Sometimes this is due to sig process errors. Unfortunately, many doing sleep EEG (including me starting out) have relatively little sig process background, which can lead to both fundamental errors and the inability to recognize them.
But even when implemented correctly, two perfectly reasonable analysis approaches sometimes just yield diff results (and diff interpretations). And you'd never realize unless you compare approaches in the first place.
We discuss several issues, such as estimating PSD/power, reference options, extracting phase and amplitude info, surrogate construction, and how different choices in these realms affect downstream metrics like topographies, cross-freq coupling, and interregional phase synchrony.
Some specific insights: power spectra and topographies can look substantially diff for diff ways of calculating power. For example, "raw" and "relative" PSD (here: normalized to total PSD) can lead to different ideas about where spectral components are expressed.
Reference choice has dramatic effects on e.g. slow oscillation-spindle coupling, both in terms of where such dynamics are found, and the phase at which spindles peak (figure: phase). Similar story for phase synchrony.
For analyses using Hilbert or wavelets there are endless ways to get your phase or amplitude estimates wrong, at times wholly invalidating outcomes (def fell victim to some of these myself)
Surrogates are often used to determine whether some dynamic (like SO-spindle coupling) exists beyond chance levels. Again, diff shuffling approaches can lead to widely diff conclusions (way more than I imagined)
More broadly, without knowledge (theory and hands-on) of fundamental concepts (e.g., trigonometry, complex numbers, fft, convolution), it's difficult/impossible to verify correct implementation of more advanced metrics (e.g., cross-freq coupling).

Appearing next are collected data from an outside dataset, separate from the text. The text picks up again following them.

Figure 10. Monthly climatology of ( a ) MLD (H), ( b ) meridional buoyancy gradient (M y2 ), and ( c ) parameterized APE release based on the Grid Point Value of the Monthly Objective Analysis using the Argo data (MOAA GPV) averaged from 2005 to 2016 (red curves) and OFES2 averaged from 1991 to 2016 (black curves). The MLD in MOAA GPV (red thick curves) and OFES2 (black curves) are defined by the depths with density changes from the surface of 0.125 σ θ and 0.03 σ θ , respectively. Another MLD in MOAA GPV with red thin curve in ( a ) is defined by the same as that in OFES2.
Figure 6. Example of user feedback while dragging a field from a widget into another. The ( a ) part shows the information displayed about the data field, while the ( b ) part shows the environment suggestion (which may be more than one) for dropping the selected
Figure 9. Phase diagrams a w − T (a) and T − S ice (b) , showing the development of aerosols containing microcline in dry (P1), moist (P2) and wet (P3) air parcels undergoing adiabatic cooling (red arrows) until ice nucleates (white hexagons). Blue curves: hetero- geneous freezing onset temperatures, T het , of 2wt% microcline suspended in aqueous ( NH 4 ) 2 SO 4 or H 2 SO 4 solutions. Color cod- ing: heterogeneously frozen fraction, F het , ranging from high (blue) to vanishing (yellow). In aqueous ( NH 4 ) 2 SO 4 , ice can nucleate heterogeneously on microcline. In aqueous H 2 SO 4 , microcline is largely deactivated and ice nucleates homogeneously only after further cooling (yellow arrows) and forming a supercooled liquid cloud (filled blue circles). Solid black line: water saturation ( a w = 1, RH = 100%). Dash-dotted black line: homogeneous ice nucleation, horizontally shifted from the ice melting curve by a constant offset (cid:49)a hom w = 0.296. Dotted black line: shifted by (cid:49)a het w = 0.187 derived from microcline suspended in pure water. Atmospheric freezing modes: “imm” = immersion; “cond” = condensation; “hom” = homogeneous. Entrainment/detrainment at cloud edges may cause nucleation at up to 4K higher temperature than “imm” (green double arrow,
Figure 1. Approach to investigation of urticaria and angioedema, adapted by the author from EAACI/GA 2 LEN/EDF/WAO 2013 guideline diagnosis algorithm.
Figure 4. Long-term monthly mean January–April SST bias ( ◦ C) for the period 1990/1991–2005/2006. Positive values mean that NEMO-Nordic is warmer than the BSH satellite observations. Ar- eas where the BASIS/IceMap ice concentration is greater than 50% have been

We also consider how flexibility in analysis options may invite (unintended?) post hoc arguments in favor of the pipeline yielding the most interesting (i.e. significant) outcome. So easy to get false positives (consistent with non-replications of several high-profile papers)

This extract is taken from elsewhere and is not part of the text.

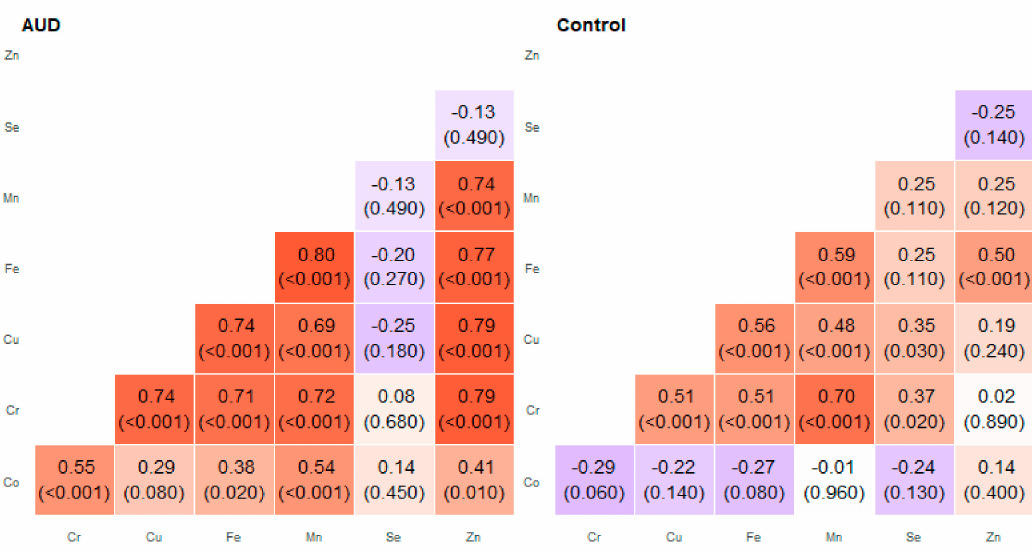
Figure 4. Correlation matrix of Spearman coe ffi cient charts in the frontal part of the thalamus region in the alcohol use disorder and control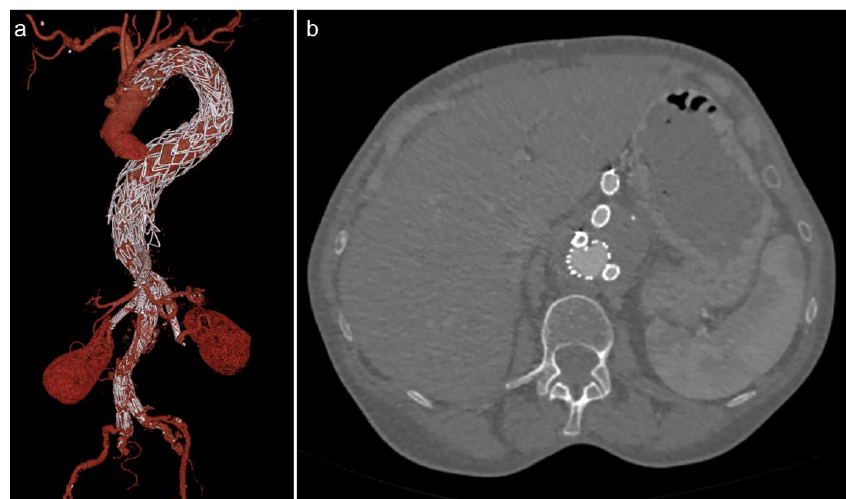
Figure 4. ( a ) Volume-rendered image of a CT angiogram post-FEVAR with thoracic stent grafts for a thoracoabdominal aneurysm. ( b ) Axial slice of the same CT angiogram showing stent grafts in four aortic branches (coeliac, superior mesenteric, and bilateral renal arteries).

At the same time, strategically varying analysis choices can instill confidence that the pipeline behaves as intended, and that results are robust to these choices. So a balancing act.
Most of what we say has been said before and is not specific to human sleep EEG, but we figured it might be helpful to repeat these messages for a sleep audience. (And if not, at least now I have it written down somewhere for future me.)
Code (Matlab, "for which I apologize") plus data to reproduce all figures and then some can be found here: http://doi.org/10.5281/zenodo.3712075
Final thought: while links between human sleep phys and cognition/disease are still intriguing, I've become much more skeptical of my/others' findings. Generally count new findings as a "maybe" until they've been replicated (which we need to do much more). Peace out.